The encounter between Cirac and Madoz is part of the CNIO Arte programme, an initiative developed by CNIO with the support of Fundación Banco Santander to bring together internationally renowned scientists and artists. This is the second edition of CNIO Arte, and has been curated by the visual artist Amparo Garrido.
In addition to Ignacio Cirac and Chema Madoz, the launch event at CNIO will be attended by the art critic Carlos Jiménez; director of Fundación Banco Santander, Borja Baselga; and Maria A. Blasco, CNIO Director.
As explained by Blasco, “both science and art illuminate the mind, but on few occasions, is science the subject of art. I am convinced that this is not because artists find science uninteresting; perhaps it is simply that artists and scientists need to come together and share their ideas. At CNIO we want to build bridges between science and art, and that is why we invite great artists to reflect on the work of great scientists.”
Since the early 1990s, Chema Madoz has been photographing ideas embodied in objects that he designs and builds, in which irony, humour, or quite simply beauty are conceptually highly charged. In his work, surprise is a trigger that activates within the viewer new ways of looking at reality. Among other accolades, Madoz has received the National Photography Award (2000). He is the first Spanish photographer to whom the Reina Sofia Museum has dedicated a retrospective exhibition. His work also has broad international repercussions.

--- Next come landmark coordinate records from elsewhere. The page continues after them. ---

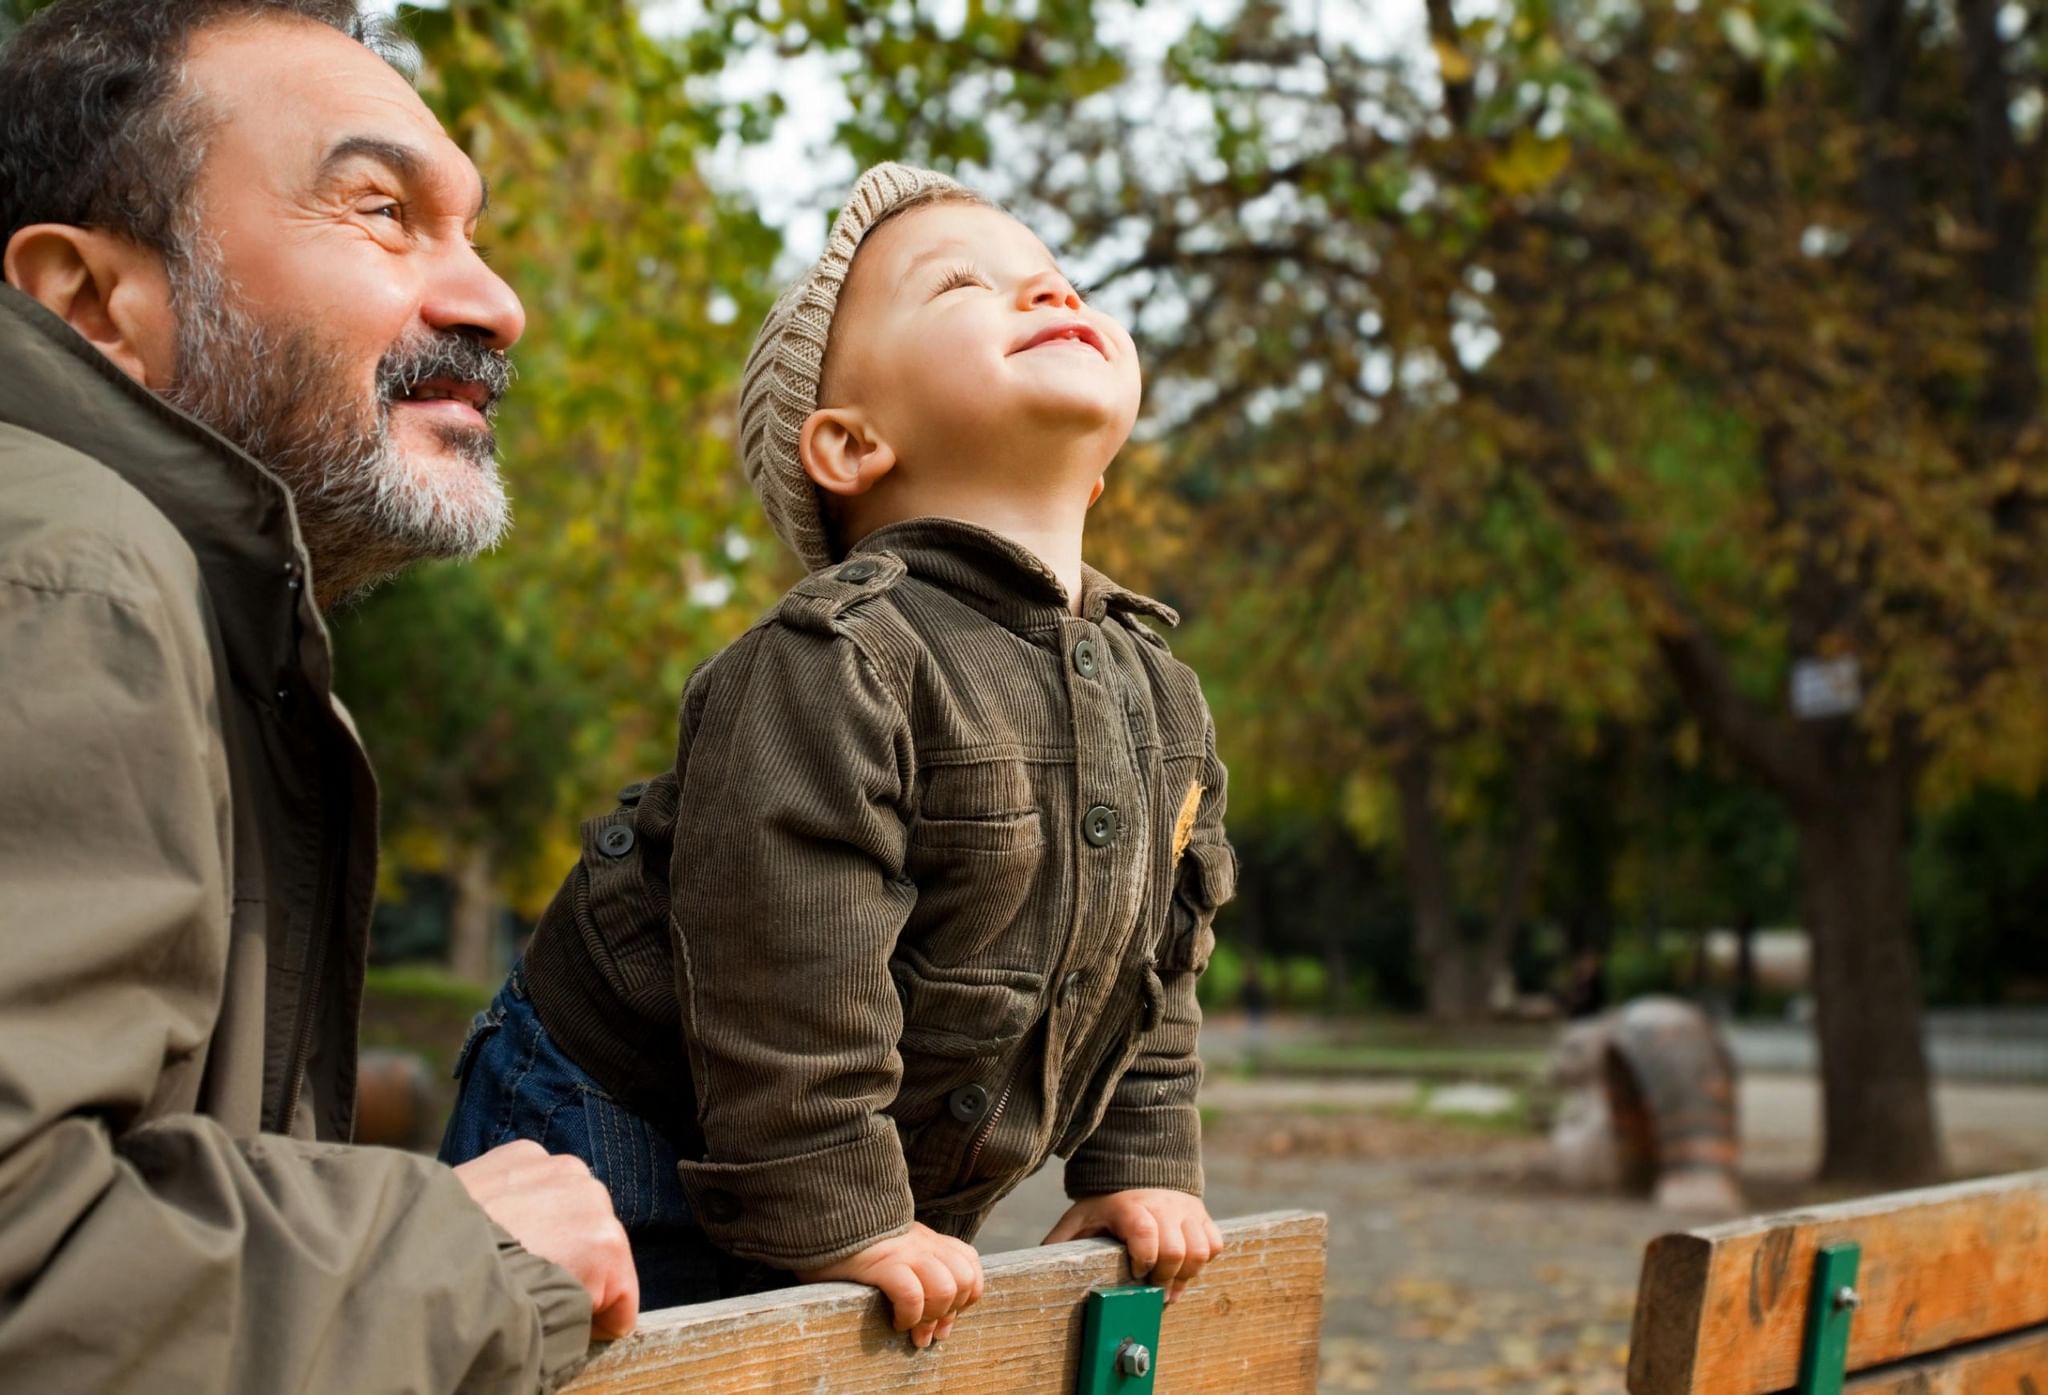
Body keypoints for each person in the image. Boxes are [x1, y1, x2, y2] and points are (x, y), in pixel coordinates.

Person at [442, 164, 1239, 1346]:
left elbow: (1155, 966)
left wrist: (1136, 1163)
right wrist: (842, 1205)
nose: (1041, 295)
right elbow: (788, 952)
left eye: (1053, 281)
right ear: (851, 444)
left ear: (1104, 462)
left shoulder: (1159, 695)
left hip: (873, 1169)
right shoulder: (838, 662)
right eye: (966, 285)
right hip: (626, 1133)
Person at [0, 3, 637, 1388]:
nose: (494, 301)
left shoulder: (177, 611)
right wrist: (463, 1248)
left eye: (470, 229)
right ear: (92, 300)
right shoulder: (71, 582)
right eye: (381, 210)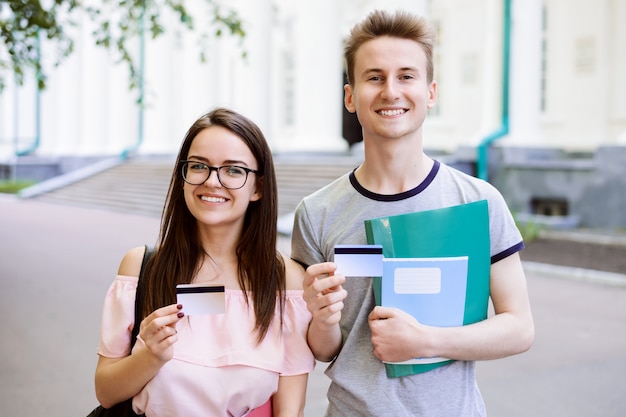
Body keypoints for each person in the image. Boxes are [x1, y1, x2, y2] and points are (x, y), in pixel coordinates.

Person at [291, 9, 535, 416]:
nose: (391, 91)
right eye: (374, 77)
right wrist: (322, 317)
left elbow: (519, 328)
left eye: (406, 75)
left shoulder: (478, 201)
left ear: (431, 92)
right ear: (350, 96)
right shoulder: (316, 213)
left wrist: (427, 342)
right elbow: (322, 349)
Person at [95, 108, 315, 416]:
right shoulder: (141, 267)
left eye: (233, 170)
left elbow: (290, 411)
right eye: (199, 166)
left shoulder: (286, 282)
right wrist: (150, 357)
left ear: (258, 188)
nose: (213, 181)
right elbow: (106, 393)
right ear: (183, 176)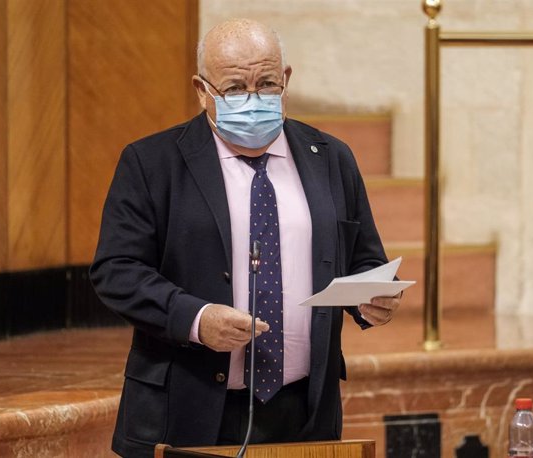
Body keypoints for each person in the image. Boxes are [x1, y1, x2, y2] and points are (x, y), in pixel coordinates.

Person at [90, 18, 400, 458]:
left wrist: (373, 298)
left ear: (286, 80)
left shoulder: (331, 158)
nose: (253, 99)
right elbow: (116, 271)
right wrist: (196, 319)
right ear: (202, 90)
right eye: (235, 89)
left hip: (305, 412)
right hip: (189, 408)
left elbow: (363, 259)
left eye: (267, 83)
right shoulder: (151, 162)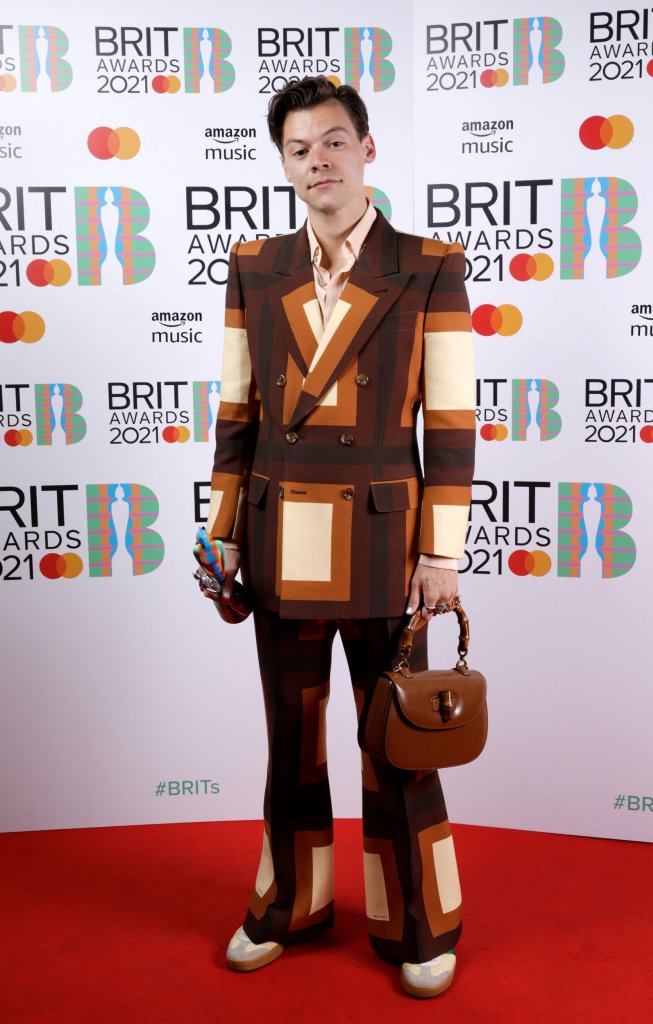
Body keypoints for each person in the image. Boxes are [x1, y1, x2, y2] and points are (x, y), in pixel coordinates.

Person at [205, 77, 475, 999]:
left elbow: (449, 421)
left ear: (366, 150)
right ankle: (291, 906)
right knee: (292, 742)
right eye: (297, 148)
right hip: (280, 539)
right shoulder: (253, 265)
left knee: (397, 744)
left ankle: (419, 924)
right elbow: (235, 415)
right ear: (282, 165)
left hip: (382, 546)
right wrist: (222, 538)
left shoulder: (429, 262)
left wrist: (440, 552)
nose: (317, 160)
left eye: (332, 142)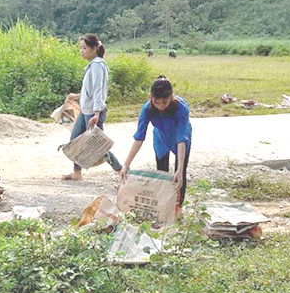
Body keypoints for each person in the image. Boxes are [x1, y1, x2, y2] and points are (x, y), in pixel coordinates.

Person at [119, 75, 192, 207]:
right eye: (157, 102)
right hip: (161, 137)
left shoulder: (181, 108)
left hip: (181, 138)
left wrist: (180, 169)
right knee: (162, 174)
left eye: (165, 102)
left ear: (171, 97)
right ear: (151, 98)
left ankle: (178, 208)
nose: (161, 107)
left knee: (179, 175)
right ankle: (163, 207)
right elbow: (139, 137)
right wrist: (126, 165)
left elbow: (182, 138)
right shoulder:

Ignacio Cirac is one of the most influential international physicists in the field of quantum information. In 1995, aged just 30, together with his colleague Peter Zoller, he published a paper that for the first time explained how a quantum computer could be built – a goal pursued today by researchers around the world, backed by major corporations. Cirac is Director of the Max-Planck Institute for Quantum Optics in Garching, Germany, which he joined in 2001. His accolades include the Blas Cabrera National Research Award; the Frontiers of Knowledge Award; the Prince of Asturias Prize; the Wolf Award; and the Max Planck Medal, among others.
The piece that Chema Madoz has created for CNIO consists of 30 photo engravings, numbered and signed, which may be purchased through the Trinta Gallery, the Elvira Gonzalez Gallery and the CNIO web page. All the money collected from the sale will be used to support cancer research at CNIO, through the CNIO Friends philanthropic initiative.
The work will be exhibited at CNIO from February 19 to April 12. In addition, coinciding with the season of contemporary art fairs, it will also be presented at ARCOmadrid on 1 March at 6pm (Room 38), and at the JUSTMAD art fair, where, between February 26 and March 3, the project will be explained at a stand that will exhibit one of Madoz’s photo engravings and a portrait of Cirac.
CNIO Arte was first launched in 2018 with a piece by visual artist Eva Lootz, created after her meetings with molecular biologist Margarita Salas. Besides the funds from the Fundación Banco Santander, the project has the support of the Spanish Foundation for Science and Technology – Ministry of Science, Innovation and Universities, through CNIO & The City.